**EXERCISE AIM**
Give the data again exactly as written, without any of its pictures.

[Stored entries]
------------------------------
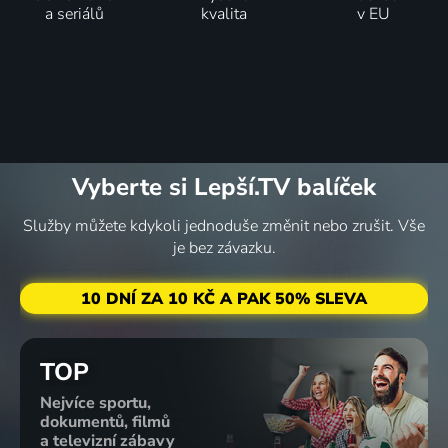
55
62
57
56
%
%
%
%
a seriálů
kvalita
v EU
Stále mezi
Stačí
Láska na
Venkovská
námi
přidat
ranči
romance
2021 | USA | Drama
lásku
2021 | Kanada | Romantický
2021 | USA | Romantický
2021 | Kanada | Romantický, Komedie
60
69
63
53
%
%
%
%
Vyberte si Lepší.TV balíček
Služby můžete kdykoli jednoduše změnit nebo zrušit. Vše
je bez závazku.
Romanca
Láska ze
Téměř
Dokonalá
vo
střední
jako
shoda
viniciach
2021 | Kanada, USA | Drama, Romantický
Vánoce
2021 | USA | Komedie, Romantický
10 DNÍ ZA 10 KČ A PAK 50% SLEVA
2021 | USA | Romantický
2021 | Kanada, USA | Drama, Komedie, Romantický
73
61
60
54
%
%
%
%
TOP
Nejvíce sportu,
Cmon
Jen na
Romance
Trendy
dokumentů, filmů
Cmon
jedno léto
na vinicích
láska
a televizní zábavy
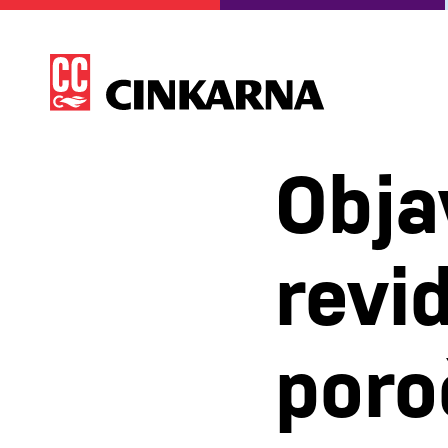
Obja
revi
poro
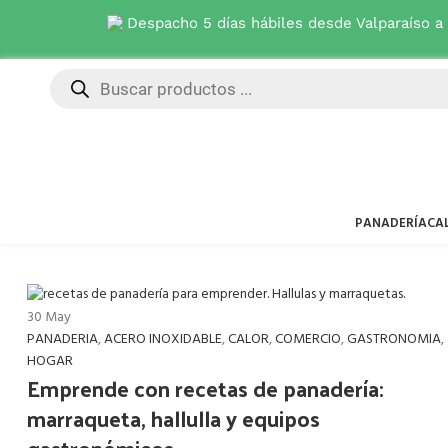
Despacho 5 días hábiles desde Valparaíso a
PANADERÍA
CA
30
May
PANADERIA
,
ACERO INOXIDABLE
,
CALOR
,
COMERCIO
,
GASTRONOMIA
,
HOGAR
Emprende con recetas de panadería:
marraqueta, hallulla y equipos
gastronómicos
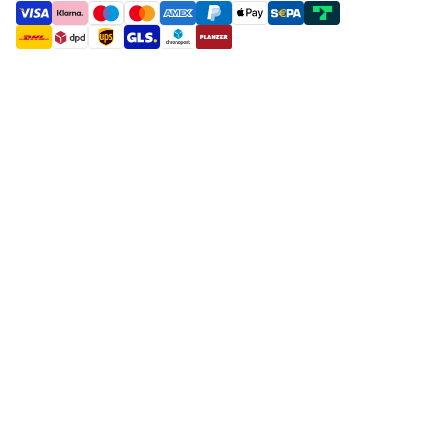
payment methods
shipment methods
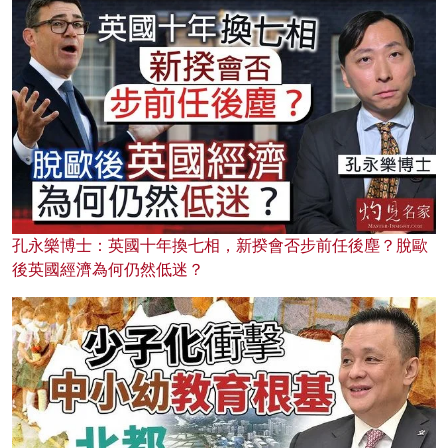
孔永樂博士：英國十年換七相，新揆會否步前任後塵？脫歐
後英國經濟為何仍然低迷？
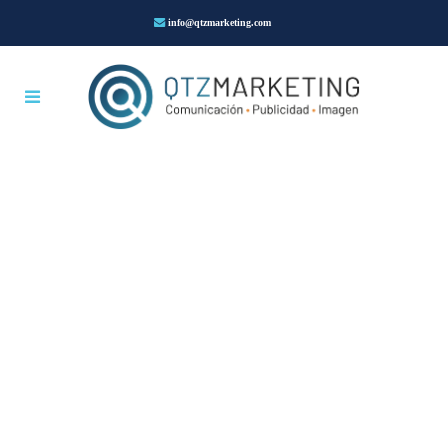
info@qtzmarketing.com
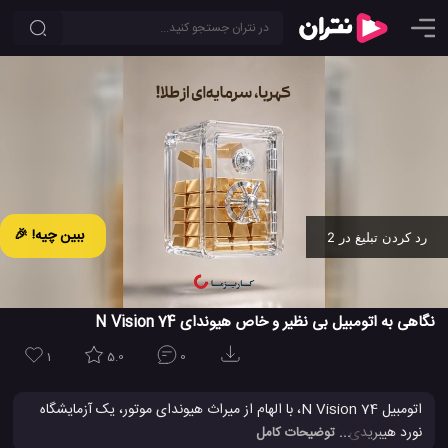
ببین چیه! 🎉
رد کردن تبلیغ در 2
Ad -
00:03
نگاهی به اتومبیل بی نظیر و خاص هیوندای N Vision 74
1
5.0
0
اتومبیل N Vision 74، با الهام از میراث هیوندای موتور، یک آزمایشگاه
نورد هیبریدی پیل سوختی هیدروژنی با عملکرد بالا است که بر رهبری این
... توضیحات کامل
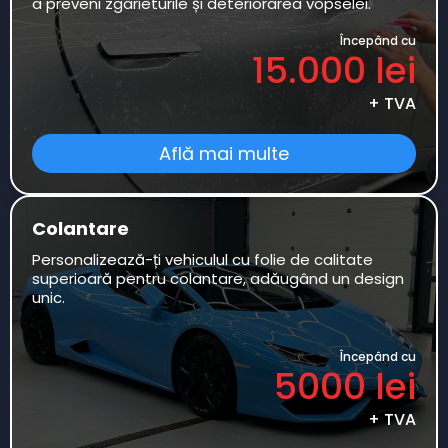
a preveni zgârieturile și deteriorarea vopselei.
Începând cu
15.000 lei
+ TVA
Află mai multe
Colantare
Personalizează-ți vehiculul cu folie de calitate
superioară pentru colantare, adăugând un design
unic.
Începând cu
5000 lei
+ TVA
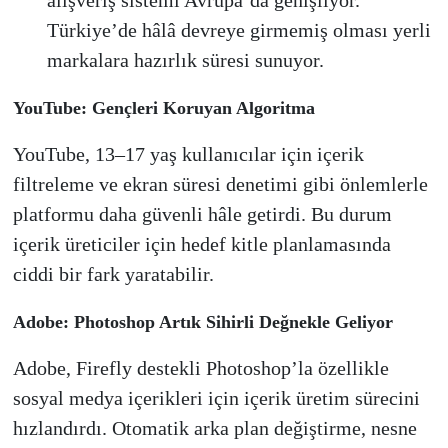
alışveriş sistemi Avrupa’da genişliyor.
Türkiye’de hâlâ devreye girmemiş olması yerli
markalara hazırlık süresi sunuyor.
YouTube: Gençleri Koruyan Algoritma
YouTube, 13–17 yaş kullanıcılar için içerik
filtreleme ve ekran süresi denetimi gibi önlemlerle
platformu daha güvenli hâle getirdi. Bu durum
içerik üreticiler için hedef kitle planlamasında
ciddi bir fark yaratabilir.
Adobe: Photoshop Artık Sihirli Değnekle Geliyor
Adobe, Firefly destekli Photoshop’la özellikle
sosyal medya içerikleri için içerik üretim sürecini
hızlandırdı. Otomatik arka plan değiştirme, nesne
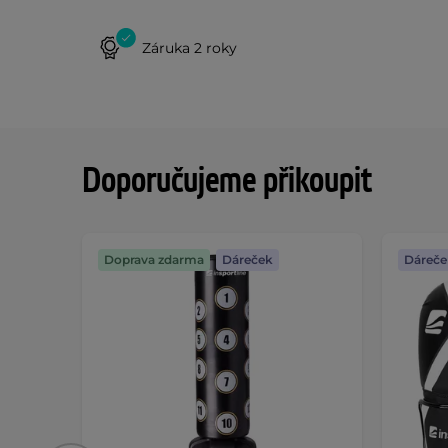
Záruka 2 roky
Doporučujeme přikoupit
Doprava zdarma
Dáreček
Dáreče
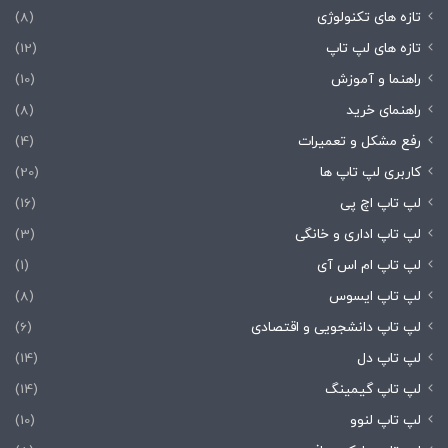
تازه های تکنولوژی
(8)
تازه های لپ تاپ
(12)
راهنما و آموزش
(10)
راهنمای خرید
(8)
رفع مشکل و تعمیرات
(4)
کاربری لپ تاپ ها
(20)
لپ تاپ اچ پی
(16)
لپ تاپ اداری و خانگی
(3)
لپ تاپ ام اس آی
(1)
لپ تاپ ایسوس
(8)
لپ تاپ دانشجویی و اقتصادی
(6)
لپ تاپ دل
(14)
لپ تاپ گیمینگ
(14)
لپ تاپ لنوو
(10)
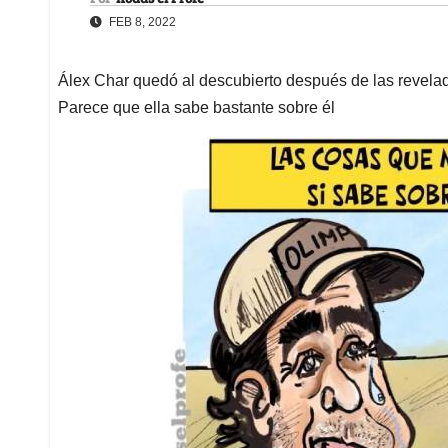
FEB 8, 2022
Álex Char quedó al descubierto después de las revela
Parece que ella sabe bastante sobre él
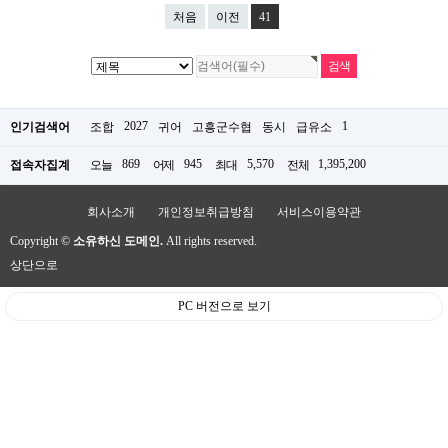
처음
이전
41
2027
1
인기검색어
조합
귀어
고흥군수협
동시
급유소
869
945
5,570
1,395,200
접속자집계
오늘
어제
최대
전체
회사소개
개인정보취급방침
서비스이용약관
Copyright ©
소유하신 도메인.
All rights reserved.
상단으로
PC 버전으로 보기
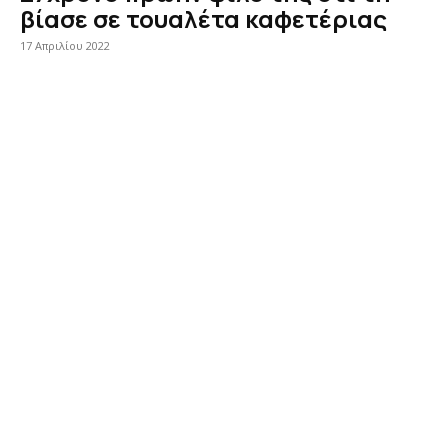
βίασε σε τουαλέτα καφετέριας
17 Απριλίου 2022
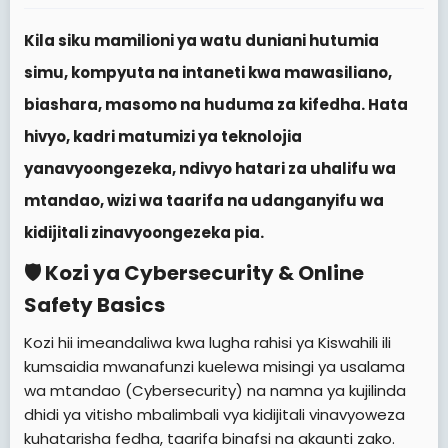
t
e
Kila siku mamilioni ya watu duniani hutumia
r
simu, kompyuta na intaneti kwa mawasiliano,
biashara, masomo na huduma za kifedha. Hata
hivyo, kadri matumizi ya teknolojia
yanavyoongezeka, ndivyo hatari za uhalifu wa
mtandao, wizi wa taarifa na udanganyifu wa
kidijitali zinavyoongezeka pia.
🛡️ Kozi ya Cybersecurity & Online
Safety Basics​
Kozi hii imeandaliwa kwa lugha rahisi ya Kiswahili ili
kumsaidia mwanafunzi kuelewa misingi ya usalama
wa mtandao (Cybersecurity) na namna ya kujilinda
dhidi ya vitisho mbalimbali vya kidijitali vinavyoweza
kuhatarisha fedha, taarifa binafsi na akaunti zako.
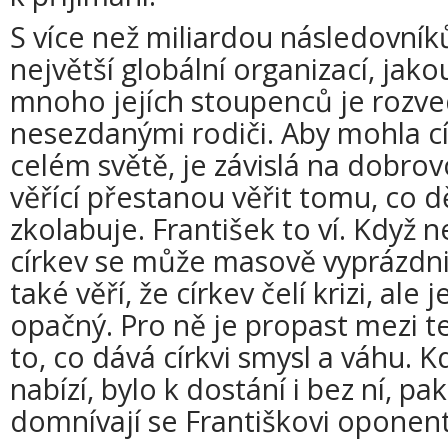
S více než miliardou následovníků
největší globální organizací, jakou
mnoho jejích stoupenců je rozve
nesezdanými rodiči. Aby mohla c
celém světě, je závislá na dobrov
věřící přestanou věřit tomu, co děl
zkolabuje. František to ví. Když ne
církev se může masově vyprázdnit
také věří, že církev čelí krizi, ale 
opačný. Pro ně je propast mezi te
to, co dává církvi smysl a váhu. K
nabízí, bylo k dostání i bez ní, pak
domnívají se Františkovi oponent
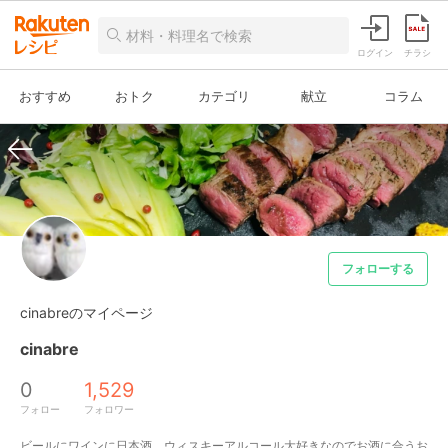
ログイン
チラシ
おすすめ
おトク
カテゴリ
献立
コラム
フォローする
cinabreのマイページ
cinabre
0
1,529
フォロー
フォロワー
ビールにワインに日本酒、ウィスキーアルコール大好きなのでお酒に合うお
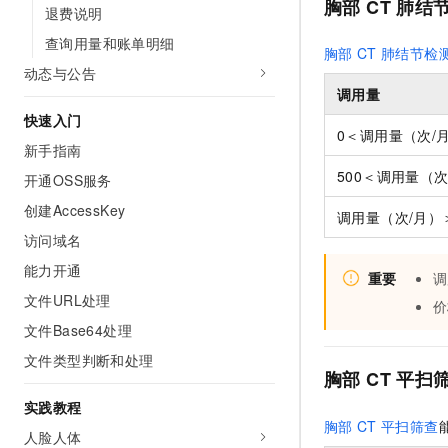
胸部
CT
肺结
10 分钟在聊天系统中增加
退费说明
专有云
查询用量和账单明细
胸部
CT
肺结节检
动态与公告
调用量
快速入门
0＜调用量（次/月
新手指南
500＜调用量（次/
开通OSS服务
创建AccessKey
调用量（次/月）＞
访问域名
能力开通
重要
调
文件URL处理
价
文件Base64处理
文件类型判断和处理
胸部
CT
平扫
实践教程
胸部
CT
平扫筛查
人脸人体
------------------------------
**EXPECTED OUTPUT**
55
62
57
56
%
%
%
%
a seriálů
kvalita
v EU
Stále mezi
Stačí
Láska na
Venkovská
námi
přidat
ranči
romance
2021 | USA | Drama
lásku
2021 | Kanada | Romantický
2021 | USA | Romantický
2021 | Kanada | Romantický, Komedie
60
69
63
53
%
%
%
%
Vyberte si Lepší.TV balíček
Služby můžete kdykoli jednoduše změnit nebo zrušit. Vše
je bez závazku.
Romanca
Láska ze
Téměř
Dokonalá
vo
střední
jako
shoda
viniciach
2021 | Kanada, USA | Drama, Romantický
Vánoce
2021 | USA | Komedie, Romantický
10 DNÍ ZA 10 KČ A PAK 50% SLEVA
2021 | USA | Romantický
2021 | Kanada, USA | Drama, Komedie, Romantický
73
61
60
54
%
%
%
%
TOP
Nejvíce sportu,
Cmon
Jen na
Romance
Trendy
dokumentů, filmů
Cmon
jedno léto
na vinicích
láska
a televizní zábavy
Obja
revi
poro
Despacho 5 días hábiles desde Valparaíso a
PANADERÍA
CA
30
May
PANADERIA
,
ACERO INOXIDABLE
,
CALOR
,
COMERCIO
,
GASTRONOMIA
,
HOGAR
Emprende con recetas de panadería:
marraqueta, hallulla y equipos
gastronómicos
payment methods
shipment methods
孔永樂博士：英國十年換七相，新揆會否步前任後塵？脫歐
後英國經濟為何仍然低迷？
info@qtzmarketing.com
ببین چیه! 🎉
رد کردن تبلیغ در 2
Ad -
00:03
نگاهی به اتومبیل بی نظیر و خاص هیوندای N Vision 74
1
5.0
0
اتومبیل N Vision 74، با الهام از میراث هیوندای موتور، یک آزمایشگاه
نورد هیبریدی پیل سوختی هیدروژنی با عملکرد بالا است که بر رهبری این
... توضیحات کامل
a preveni zgârieturile și deteriorarea vopselei.
Începând cu
15.000 lei
+ TVA
Află mai multe
Colantare
Personalizează-ți vehiculul cu folie de calitate
superioară pentru colantare, adăugând un design
unic.
Începând cu
5000 lei
+ TVA
alışveriş sistemi Avrupa’da genişliyor.
Türkiye’de hâlâ devreye girmemiş olması yerli
markalara hazırlık süresi sunuyor.
YouTube: Gençleri Koruyan Algoritma
YouTube, 13–17 yaş kullanıcılar için içerik
filtreleme ve ekran süresi denetimi gibi önlemlerle
platformu daha güvenli hâle getirdi. Bu durum
içerik üreticiler için hedef kitle planlamasında
ciddi bir fark yaratabilir.
Adobe: Photoshop Artık Sihirli Değnekle Geliyor
Adobe, Firefly destekli Photoshop’la özellikle
sosyal medya içerikleri için içerik üretim sürecini
hızlandırdı. Otomatik arka plan değiştirme, nesne
Záruka 2 roky
Doporučujeme přikoupit
Doprava zdarma
Dáreček
Dáreče
تازه های تکنولوژی
(8)
تازه های لپ تاپ
(12)
راهنما و آموزش
(10)
راهنمای خرید
(8)
رفع مشکل و تعمیرات
(4)
کاربری لپ تاپ ها
(20)
لپ تاپ اچ پی
(16)
لپ تاپ اداری و خانگی
(3)
لپ تاپ ام اس آی
(1)
لپ تاپ ایسوس
(8)
لپ تاپ دانشجویی و اقتصادی
(6)
لپ تاپ دل
(14)
لپ تاپ گیمینگ
(14)
لپ تاپ لنوو
(10)
FEB 8, 2022
Álex Char quedó al descubierto después de las revela
Parece que ella sabe bastante sobre él
처음
이전
41
2027
1
인기검색어
조합
귀어
고흥군수협
동시
급유소
869
945
5,570
1,395,200
접속자집계
오늘
어제
최대
전체
회사소개
개인정보취급방침
서비스이용약관
Copyright ©
소유하신 도메인.
All rights reserved.
상단으로
PC 버전으로 보기
βίασε σε τουαλέτα καφετέριας
17 Απριλίου 2022
t
e
Kila siku mamilioni ya watu duniani hutumia
r
simu, kompyuta na intaneti kwa mawasiliano,
biashara, masomo na huduma za kifedha. Hata
hivyo, kadri matumizi ya teknolojia
yanavyoongezeka, ndivyo hatari za uhalifu wa
mtandao, wizi wa taarifa na udanganyifu wa
kidijitali zinavyoongezeka pia.
🛡️ Kozi ya Cybersecurity & Online
Safety Basics​
Kozi hii imeandaliwa kwa lugha rahisi ya Kiswahili ili
kumsaidia mwanafunzi kuelewa misingi ya usalama
wa mtandao (Cybersecurity) na namna ya kujilinda
dhidi ya vitisho mbalimbali vya kidijitali vinavyoweza
kuhatarisha fedha, taarifa binafsi na akaunti zako.
S více než miliardou následovníků
největší globální organizací, jakou
mnoho jejích stoupenců je rozve
nesezdanými rodiči. Aby mohla c
celém světě, je závislá na dobrov
věřící přestanou věřit tomu, co děl
zkolabuje. František to ví. Když ne
církev se může masově vyprázdnit
také věří, že církev čelí krizi, ale 
opačný. Pro ně je propast mezi te
to, co dává církvi smysl a váhu. K
nabízí, bylo k dostání i bez ní, pak
domnívají se Františkovi oponent
ログイン
チラシ
おすすめ
おトク
カテゴリ
献立
コラム
フォローする
cinabreのマイページ
cinabre
0
1,529
フォロー
フォロワー
ビールにワインに日本酒、ウィスキーアルコール大好きなのでお酒に合うお
胸部
CT
肺结
10 分钟在聊天系统中增加
退费说明
专有云
查询用量和账单明细
胸部
CT
肺结节检
动态与公告
调用量
快速入门
0＜调用量（次/月
新手指南
500＜调用量（次/
开通OSS服务
创建AccessKey
调用量（次/月）＞
访问域名
能力开通
重要
调
文件URL处理
价
文件Base64处理
文件类型判断和处理
胸部
CT
平扫
实践教程
胸部
CT
平扫筛查
人脸人体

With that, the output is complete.